De Hoge Raad (13 mei 2008, LJN BC8231) heeft in zijn arrest overwogen dat de Wet geen generieke uitzondering voor minderjarigen bevat. Zodanige generieke uitzondering kan ook niet aan de bepalingen van het IVRK, worden ontleend.
De raadsvrouwe en de raadsman ter zitting hebben met betrekking tot de gronden onder 2, 3 en 4 geen omstandigheden gesteld de persoon van veroordeelde betreffende die tot een ander oordeel zouden moeten leiden.
De kinderrechter is reeds daarom van oordeel dat het aangevoerde niet tot gegrondverklaring van het bezwaar kan leiden.
De kinderrechter overweegt voorts ten aanzien van het onder 4 aangevoerde nog het volgende.
De kinderrechter onderschrijft het standpunt van de raadsvrouwe dat bij de straftoemeting in zaken tegen minderjarigen doorgaans een taakstraf in de vorm van een werkstraf in plaats van een geldboete wordt opgelegd. Het tot de inwerkingtreding van onderhavige Wet niet voorziene nevengevolg van een dergelijke strafoplegging is, dat ingevolgde de Wet kan worden bevolen dat van veroordeelde celmateriaal wordt afgenomen ter bepaling van zijn DNA-profiel en de opname daarvan in de DNA-databank.

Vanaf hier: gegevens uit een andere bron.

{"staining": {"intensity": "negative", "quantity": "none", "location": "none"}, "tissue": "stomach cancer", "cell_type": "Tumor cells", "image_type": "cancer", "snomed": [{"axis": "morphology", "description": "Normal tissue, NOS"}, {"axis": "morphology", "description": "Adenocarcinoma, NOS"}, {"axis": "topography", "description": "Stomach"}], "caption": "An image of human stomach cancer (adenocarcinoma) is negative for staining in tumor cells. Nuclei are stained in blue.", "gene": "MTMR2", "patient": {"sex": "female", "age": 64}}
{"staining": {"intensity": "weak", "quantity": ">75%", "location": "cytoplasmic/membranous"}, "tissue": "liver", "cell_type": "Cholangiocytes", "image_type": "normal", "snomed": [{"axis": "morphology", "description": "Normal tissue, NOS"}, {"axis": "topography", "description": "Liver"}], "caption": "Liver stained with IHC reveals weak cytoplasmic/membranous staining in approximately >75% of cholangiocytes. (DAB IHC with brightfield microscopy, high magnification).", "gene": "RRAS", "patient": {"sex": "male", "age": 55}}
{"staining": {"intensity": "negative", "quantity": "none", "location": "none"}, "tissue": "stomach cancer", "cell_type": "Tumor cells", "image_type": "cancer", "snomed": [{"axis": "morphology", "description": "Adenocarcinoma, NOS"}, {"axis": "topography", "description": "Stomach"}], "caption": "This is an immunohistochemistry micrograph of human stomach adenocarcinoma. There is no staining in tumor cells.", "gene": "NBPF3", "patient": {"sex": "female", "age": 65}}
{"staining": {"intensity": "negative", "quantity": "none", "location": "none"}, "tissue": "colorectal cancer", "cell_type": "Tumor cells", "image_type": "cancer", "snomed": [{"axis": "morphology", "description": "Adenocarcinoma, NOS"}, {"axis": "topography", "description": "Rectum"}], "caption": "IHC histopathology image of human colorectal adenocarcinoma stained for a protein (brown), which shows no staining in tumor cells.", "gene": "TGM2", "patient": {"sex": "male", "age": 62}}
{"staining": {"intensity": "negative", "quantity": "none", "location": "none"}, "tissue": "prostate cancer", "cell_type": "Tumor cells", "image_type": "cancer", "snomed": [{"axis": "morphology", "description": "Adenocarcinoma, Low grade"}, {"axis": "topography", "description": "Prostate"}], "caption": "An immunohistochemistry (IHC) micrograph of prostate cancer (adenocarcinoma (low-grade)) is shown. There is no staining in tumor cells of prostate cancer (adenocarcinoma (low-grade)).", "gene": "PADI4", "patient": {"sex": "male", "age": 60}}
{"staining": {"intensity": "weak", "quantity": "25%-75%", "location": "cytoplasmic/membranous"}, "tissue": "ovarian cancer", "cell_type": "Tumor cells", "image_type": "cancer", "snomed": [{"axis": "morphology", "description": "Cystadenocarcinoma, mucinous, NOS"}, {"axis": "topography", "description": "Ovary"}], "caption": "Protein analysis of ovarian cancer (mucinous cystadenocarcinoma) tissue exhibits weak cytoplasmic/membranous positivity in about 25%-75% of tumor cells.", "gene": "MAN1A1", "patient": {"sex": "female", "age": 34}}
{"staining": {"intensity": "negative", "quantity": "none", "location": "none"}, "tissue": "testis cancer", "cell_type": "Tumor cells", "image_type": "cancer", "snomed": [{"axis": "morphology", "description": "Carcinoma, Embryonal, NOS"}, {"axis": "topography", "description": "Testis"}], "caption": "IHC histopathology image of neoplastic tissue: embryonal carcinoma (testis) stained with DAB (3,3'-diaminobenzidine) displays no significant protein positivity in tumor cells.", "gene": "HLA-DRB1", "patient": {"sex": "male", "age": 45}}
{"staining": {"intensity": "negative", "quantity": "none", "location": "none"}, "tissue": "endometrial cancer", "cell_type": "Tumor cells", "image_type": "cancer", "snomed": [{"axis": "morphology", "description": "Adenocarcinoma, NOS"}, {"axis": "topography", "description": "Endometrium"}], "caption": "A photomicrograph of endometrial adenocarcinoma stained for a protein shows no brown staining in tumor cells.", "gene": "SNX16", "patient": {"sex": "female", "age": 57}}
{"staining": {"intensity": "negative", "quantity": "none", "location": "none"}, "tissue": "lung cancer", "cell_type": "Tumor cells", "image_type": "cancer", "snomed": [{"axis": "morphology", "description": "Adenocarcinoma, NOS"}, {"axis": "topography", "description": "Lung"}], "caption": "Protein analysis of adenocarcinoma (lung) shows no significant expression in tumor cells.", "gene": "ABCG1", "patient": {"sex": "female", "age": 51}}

De kinderrechter is van oordeel dat voornoemd potentieel nevengevolg een factor is welke mede overwogen kan worden in de strafzaak bij de beantwoording van de vraag welke straf of maatregel opgelegd dient te worden. In onderhavige bezwaarprocedure kan niet met vrucht worden geklaagd, dat de kinderrechter in eerste aanleg een straf heeft opgelegd met vorenbedoeld nevengevolg.
In het onderhavige geval was de veroordeelde 15 jaar ten tijde van het plegen van het feit. De veroordeelde was niet eerder met politie en justitie in aanraking gekomen. Het feit waarvoor de veroordeelde is veroordeeld betreft een diefstal van een snorfiets samen met anderen. Veroordeelde en een van zijn mededaders wilden graag een scooter en zij besloten om de eerste de beste scooter die zij tegenkwamen te stelen. Dat is daarop ook gebeurd. Daarnaast heeft verdachte van diefstal afkomstige sleutels onder zich gehouden. De kinderrechter is van oordeel dat het om kwalijke feiten gaat.
De kinderrechter is van oordeel dat hetgeen van de kant van veroordeelde hiervoor onder 1 is aangevoerd, waaronder de huidige persoonlijke omstandigheden, niet kan leiden tot de conclusie dat in dit geval sprake is van een van de uitzonderingen waarop in artikel 2, eerste lid, onder b van de Wet DNA-onderzoek bij veroordeelden wordt gedoeld.
Hetgeen de raadsvrouwe voor het overige heeft aangevoerd kan naar het oordeel van de kinderrechter ook niet leiden tot gegrondverklaring van het bezwaar, daar deze grond evenmin is toegespitst op de persoon van de veroordeelde.
De kinderrechter is op grond van vorenstaande van oordeel dat het bezwaar ongegrond verklaard dient te worden.
Beslissing
De kinderrechter:
verklaart het bezwaar ongegrond;
Deze beslissing is gegeven door mr. M.I.J. Hegeman, kinderrechter, in tegenwoordigheid van J.H.J. van Daal, griffier en uitgesproken op 4 april 2012.